[[ Record set, beginning ]]

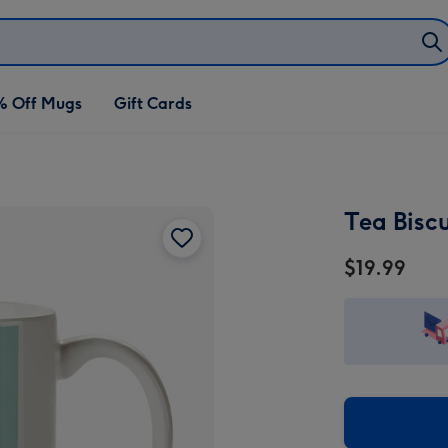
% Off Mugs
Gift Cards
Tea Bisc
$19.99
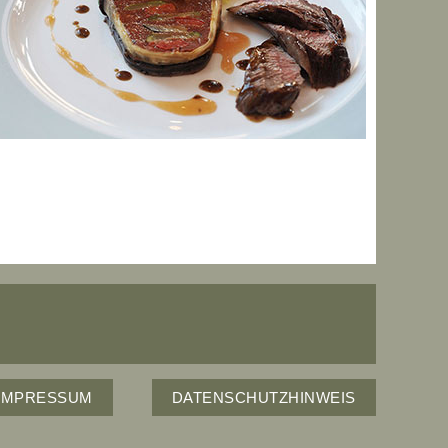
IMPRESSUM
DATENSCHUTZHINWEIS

[[ Record set, end ]]

* _Exercise details_: From the first record above to the last, output each one exactly and omit the pictures.

* _Reply to the task_:
% Off Mugs
Gift Cards
Tea Bisc
$19.99
IMPRESSUM
DATENSCHUTZHINWEIS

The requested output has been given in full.